If you remember, Tom was the president of the Mississippi Press Association this past year and we were just at their summer convention last weekend, where we spent lots of time talking with publishers from all over the state of Mississippi about the state of local newspapers these days.

Local newspaper journalists, as a whole, are really incredible people who take their responsibilities to their communities very seriously, with all of its moral and ethical considerations.

I'm in Abilene this week and was visiting with my niece from Amarillo all weekend, so was thinking of you. She is 23 and working for the Amarillo art museum, which she said is on the campus of Amarillo college, where you are.

Her serious boyfriend may be someone you know. He is Matt Blake, I think it is, who is the young adult minister for one of the congregations there in Amarillo. He's about 30. Do you know him?

Just wondering.

Thanks for dropping by Finding Direction as often as you've been doing and commenting. You've been blogging more, too, this summer, which I've really enjoyed. In fact, I want to read your two most recent posts here this afternoon and get caught up.

Dee

Frank Bellizzi said...

Hi, Dee.

Thanks for taking a second run at your comment here. Sorry the first one was eaten. I know that feeling.

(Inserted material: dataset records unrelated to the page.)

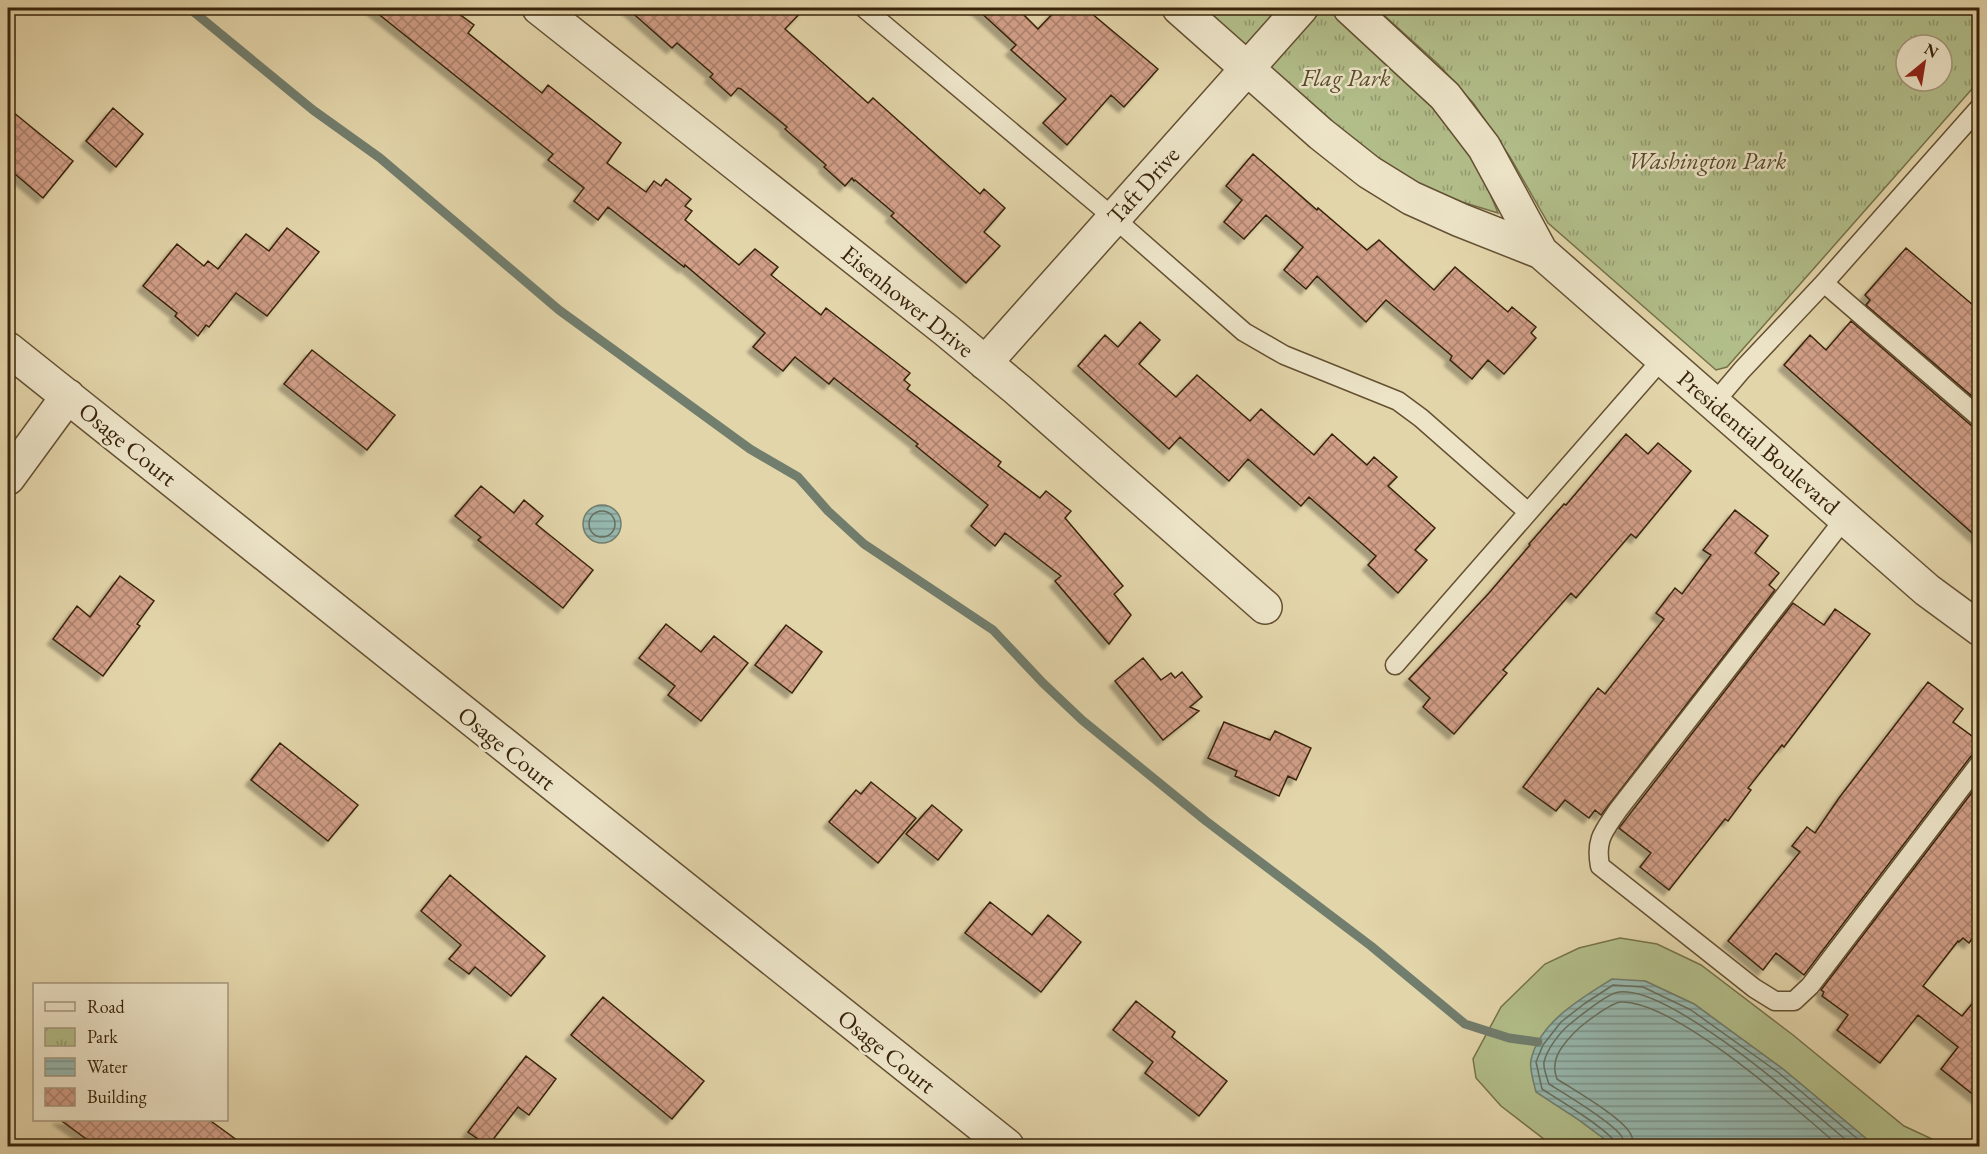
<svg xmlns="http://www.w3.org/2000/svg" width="1987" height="1154" viewBox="0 0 1987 1154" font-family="'EB Garamond',serif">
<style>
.grass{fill:#b2be8a;stroke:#76714a;stroke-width:1.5}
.park{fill:url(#park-tufts);stroke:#76714a;stroke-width:1.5;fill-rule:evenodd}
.water{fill:url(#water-rules);stroke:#717d6d;stroke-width:1.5}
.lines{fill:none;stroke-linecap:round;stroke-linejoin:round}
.shore{stroke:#686e5c;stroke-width:1.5}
.stream{stroke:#717d6d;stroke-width:9}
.building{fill:url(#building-cross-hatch);stroke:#39240a;stroke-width:1.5;filter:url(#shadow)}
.lane-casing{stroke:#645032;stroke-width:21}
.street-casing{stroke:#645032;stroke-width:36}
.lane{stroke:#ede4c8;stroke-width:18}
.street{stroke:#ede4c8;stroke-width:33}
.labels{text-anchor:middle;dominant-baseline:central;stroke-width:5;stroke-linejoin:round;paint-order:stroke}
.park-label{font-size:24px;font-style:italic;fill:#574a2a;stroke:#ede4c8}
.street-label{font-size:24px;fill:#39240a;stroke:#ede4c8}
</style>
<defs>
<pattern id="park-tufts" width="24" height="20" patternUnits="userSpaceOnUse" patternTransform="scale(1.5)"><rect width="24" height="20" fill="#b2be8a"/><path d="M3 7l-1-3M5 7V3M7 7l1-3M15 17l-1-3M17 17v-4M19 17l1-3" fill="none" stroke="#929a6f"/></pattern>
<pattern id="water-rules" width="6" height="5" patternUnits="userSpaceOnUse" patternTransform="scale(1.5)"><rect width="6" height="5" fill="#96b8af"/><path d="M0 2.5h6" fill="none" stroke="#7b958d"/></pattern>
<pattern id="building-cross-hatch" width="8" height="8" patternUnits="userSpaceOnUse" patternTransform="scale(1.5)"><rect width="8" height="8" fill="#d19e87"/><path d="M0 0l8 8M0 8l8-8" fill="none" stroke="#ab816d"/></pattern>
<filter id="shadow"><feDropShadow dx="-5.5" dy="5.5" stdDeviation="1.5" flood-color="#0004"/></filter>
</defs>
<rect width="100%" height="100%" fill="#e3d5aa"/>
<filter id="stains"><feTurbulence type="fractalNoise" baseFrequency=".00333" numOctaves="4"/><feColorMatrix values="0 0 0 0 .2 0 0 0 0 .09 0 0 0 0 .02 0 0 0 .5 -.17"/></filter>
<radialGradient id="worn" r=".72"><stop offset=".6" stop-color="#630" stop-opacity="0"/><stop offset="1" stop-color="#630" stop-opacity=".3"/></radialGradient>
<!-- grass -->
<path class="grass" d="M1620 938 1657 944 1701 965 1793 1035 1904 1126 1947 1146 1969 1143 1979 1146H1875L1783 1069 1694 1004 1645 981 1579 1120 1614 1146H1553L1501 1106 1476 1078 1473 1059 1501 1007 1545 964 1579 948Z"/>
<!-- park -->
<path class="park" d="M1199 8H1332L1388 55 1474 155 1498 213 1462 202 1418 184 1369 153 1319 112Z
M1376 8H1979V81L1727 367 1716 370 1548 223 1510 157 1474 104 1438 64ZM1906 45H1942V81H1906Z"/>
<!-- water -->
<path class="water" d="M583 524a19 19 0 1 1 38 0a19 19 0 1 1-38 0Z
M1612 979 1645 981 1694 1004 1783 1069 1875 1146H1614L1579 1120 1536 1092C1534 1083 1529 1069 1531 1060 1539 1022 1582 998 1612 979Z"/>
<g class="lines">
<!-- shore -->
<path class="shore" d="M589 524a13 13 0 1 1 26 0a13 13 0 1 1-26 0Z
M1617 1146C1615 1133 1556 1098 1542 1089L1536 1062 1543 1045 1561 1022 1584 1004 1613 985 1643 987 1691 1010 1779 1073 1866 1146
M1624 1146C1624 1142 1624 1141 1622 1137 1614 1123 1565 1094 1549 1084 1547 1078 1543 1068 1544 1062 1547 1049 1560 1032 1570 1024 1580 1016 1603 997 1615 993 1664 978 1814 1113 1853 1146
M1633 1146C1633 1141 1633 1137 1630 1133 1621 1117 1574 1090 1557 1079 1550 1061 1560 1048 1572 1035 1580 1026 1610 1003 1621 1002 1676 1001 1796 1109 1839 1146"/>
<!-- stream -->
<path class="stream" d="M189 8 313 110 380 158 559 310 750 449 798 477 828 511 864 544 993 630 1043 683 1082 720 1206 821 1371 946 1465 1024 1509 1038 1538 1042"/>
</g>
<!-- building -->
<path class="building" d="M371 8H451L474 25 468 33 542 93 548 85 621 143 607 163 646 192 654 181 661 186 666 179 691 199 685 206 692 211 685 220 739 265 755 249 778 267 771 275 821 315 826 308 910 373 904 380 910 385 907 389 1001 462 998 466 1040 498 1046 491 1071 511 1065 518 1123 586 1114 594 1131 615 1109 644 1055 581 1061 576 1005 533 995 546 971 526 988 505 916 446 918 444 834 378 829 384 795 357 783 371 753 347 765 333 685 265 684 267 608 207 598 220 574 201 584 188 548 160 553 154Z
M627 8H805L785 29 868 103 873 98 980 194 984 189 1005 208 984 232 1000 246 966 283 891 216 894 213 855 180 854 181 852 178 845 186 824 167 826 165 785 129 787 127 741 89 738 88 731 96 710 77 713 74 677 43 672 48Z
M976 8H1017L1038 29 1058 8H1085L1158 69 1124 107 1111 95 1067 145 1043 123 1066 99 1011 50 1016 45Z
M8 108 73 161 43 198 8 168Z
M113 108 143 134 116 167 86 141Z
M1253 154 1317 210 1318 208 1367 250 1379 240 1434 290 1455 267 1508 312 1512 307 1536 327 1531 333 1536 338 1504 374 1488 360 1472 379 1450 360 1452 356 1386 300 1366 322 1317 276 1306 289 1284 270 1303 247 1266 215 1244 239 1224 222 1242 200 1226 186Z
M287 228 319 252 267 316 236 293 209 327 206 325 198 336 175 316 177 313 143 286 177 244 204 266 208 261 218 269 246 234 269 251Z
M1906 248 1980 311V403L1866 305 1870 300 1865 295Z
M1851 321 1973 427 1980 429V540L1784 365 1810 335 1826 350Z
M1140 322 1160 340 1139 364 1176 397 1197 375 1250 421 1261 409 1314 455 1332 434 1367 465 1374 457 1397 477 1388 486 1435 528 1415 550 1427 560 1398 593 1368 565 1376 556 1309 497 1301 506 1248 459 1229 481 1180 437 1169 449 1078 366 1105 335 1118 347Z
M312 350 395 415 367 450 284 384Z
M1626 434 1648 454 1658 443 1691 471 1636 538 1631 534 1576 598 1571 593 1503 670 1507 673 1454 734 1423 707 1430 698 1409 679 1489 593 1530 545 1529 544 1564 504 1566 505Z
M481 486 514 513 524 500 543 516 536 524 593 570 563 608 478 540 481 537 455 516Z
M1735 510 1768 536 1755 553 1779 573 1769 585 1775 590 1601 815 1595 810 1589 818 1565 800 1556 811 1523 787 1598 688 1605 694 1664 619 1656 613 1675 588 1682 594 1711 555 1703 550Z
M120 576 154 601 137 624 140 626 103 676 53 639 77 606 90 617Z
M1793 603 1824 625 1835 609 1870 634 1784 747 1782 745 1748 788 1751 790 1728 821 1725 819 1669 890 1640 867 1651 853 1619 828Z
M666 624 701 652 714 636 748 663 701 721 668 695 675 686 639 658Z
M786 625 822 652 792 693 755 665Z
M1143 658 1161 680 1171 673 1175 678 1182 672 1202 697 1190 707 1199 711 1163 740 1115 681Z
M1928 682 1963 709 1953 722 1980 742V752L1971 756 1804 975 1776 953 1763 970 1728 941 1800 852 1792 846 1807 827 1815 833 1839 798Z
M1224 722 1270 740 1275 731 1311 748 1296 780 1288 776 1279 796 1235 776 1237 771 1208 758Z
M280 743 358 805 328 841 251 780Z
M871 782 916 818 878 863 829 822 856 790 861 794Z
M1980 782V928L1969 943 1963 938 1959 942 1958 941 1923 986 1962 1016 1980 994V1100L1941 1069 1958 1047 1918 1015 1880 1063 1837 1030 1848 1015 1822 996 1824 992 1821 990Z
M932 805 962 830 938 860 906 834Z
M450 875 545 956 511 996 475 967 469 974 449 959 461 945 421 911Z
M990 902 1032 935 1048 915 1081 942 1041 992 965 933Z
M603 997 704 1081 672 1119 571 1035Z
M1136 1001 1175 1032 1172 1037 1227 1081 1199 1116 1145 1073 1153 1062 1113 1030Z
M526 1056 556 1079 529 1115 518 1107 488 1146 468 1132Z
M59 1119H208L245 1146H96Z"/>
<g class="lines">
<!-- lane casing -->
<g class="lane-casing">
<path id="lane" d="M864 8 1114 218 1244 332 1284 355 1398 401 1421 418 1528 512
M1824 283 1980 418
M1714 403 1742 370 1824 283 1980 107
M1845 518 1618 810C1604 831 1595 839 1600 866L1754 988 1775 1001H1794L1810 986 1980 763
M1395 665 1663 358"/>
</g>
<!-- street casing -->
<g class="street-casing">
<path id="street" d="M539 8 947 331 1018 390 1265 607
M1179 8 1321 134 1369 172 1411 198 1460 220 1541 252
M1350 8 1445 96 1484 147 1541 252 1927 590 1980 629
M8 349 1007 1146
M985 363 1301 8
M8 478 68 396"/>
</g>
<!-- lane -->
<use href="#lane" class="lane"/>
<!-- street -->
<use href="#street" class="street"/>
</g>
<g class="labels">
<!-- park labels -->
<g class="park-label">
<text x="1346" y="77">Flag Park</text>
<text x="1707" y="160">Washington Park</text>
</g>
<!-- street labels -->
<g class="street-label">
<text transform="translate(1143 185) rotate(-48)">Taft Drive</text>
<text transform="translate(908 301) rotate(39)">Eisenhower Drive</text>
<text transform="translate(1759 442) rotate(41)">Presidential Boulevard</text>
<text transform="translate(128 444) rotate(39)">Osage Court</text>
<text transform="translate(507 748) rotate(39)">Osage Court</text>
<text transform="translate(887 1051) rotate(39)">Osage Court</text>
</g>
</g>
<!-- margin -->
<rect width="1987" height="1154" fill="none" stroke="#e3d5aa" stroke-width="30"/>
<rect x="9" y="9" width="1969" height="1136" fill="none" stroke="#39240a" stroke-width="3"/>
<rect x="15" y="15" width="1957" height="1124" fill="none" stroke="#39240a" stroke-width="1.5"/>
<!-- legend -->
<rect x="33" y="983" width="195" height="138" fill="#ede4c8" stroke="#a5977c" stroke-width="1.5"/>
<rect x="45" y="1002" width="30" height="9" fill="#ede4c8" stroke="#a5977c" stroke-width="1.5"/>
<text x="87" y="1013" font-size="18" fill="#39240a">Road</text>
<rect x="45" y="1028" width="30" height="18" fill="url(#park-tufts)" stroke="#a5977c" stroke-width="1.5"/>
<text x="87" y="1043" font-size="18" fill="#39240a">Park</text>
<rect x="45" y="1058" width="30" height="18" fill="url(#water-rules)" stroke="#a5977c" stroke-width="1.5"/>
<text x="87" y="1073" font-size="18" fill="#39240a">Water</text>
<rect x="45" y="1088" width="30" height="18" fill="url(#building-cross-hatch)" stroke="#a5977c" stroke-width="1.5"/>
<text x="87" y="1103" font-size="18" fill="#39240a">Building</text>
<!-- north arrow -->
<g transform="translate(1924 63) rotate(30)"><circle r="28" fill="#ede4c8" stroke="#a5977c" stroke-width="1.5"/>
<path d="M0-4.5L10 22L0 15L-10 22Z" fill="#8f2418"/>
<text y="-9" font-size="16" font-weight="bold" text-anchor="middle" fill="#39240a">N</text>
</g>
<rect width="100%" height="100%" filter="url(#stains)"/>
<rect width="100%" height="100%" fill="url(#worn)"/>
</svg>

I hope I didn't give off the impression that I was irritated at the Globe-News or the Christian Chronicle. I didn't mean to, because I'm not.

As a regular reader of newspapers (and by that I mean "newsprint in hand")I'm all for them. I'm not as close to the papers as you are, but I've always had a high opinion of the people I've known who have worked with them. I know that many of them work very hard because of a strong sense of obligation to the community. Most of us don't recognize that very often.

Yes, yes, I know Matt Blake. He's with the Central Church of Christ in Amarillo. One very fine guy. He's even been a guest teacher at the Bible Chair.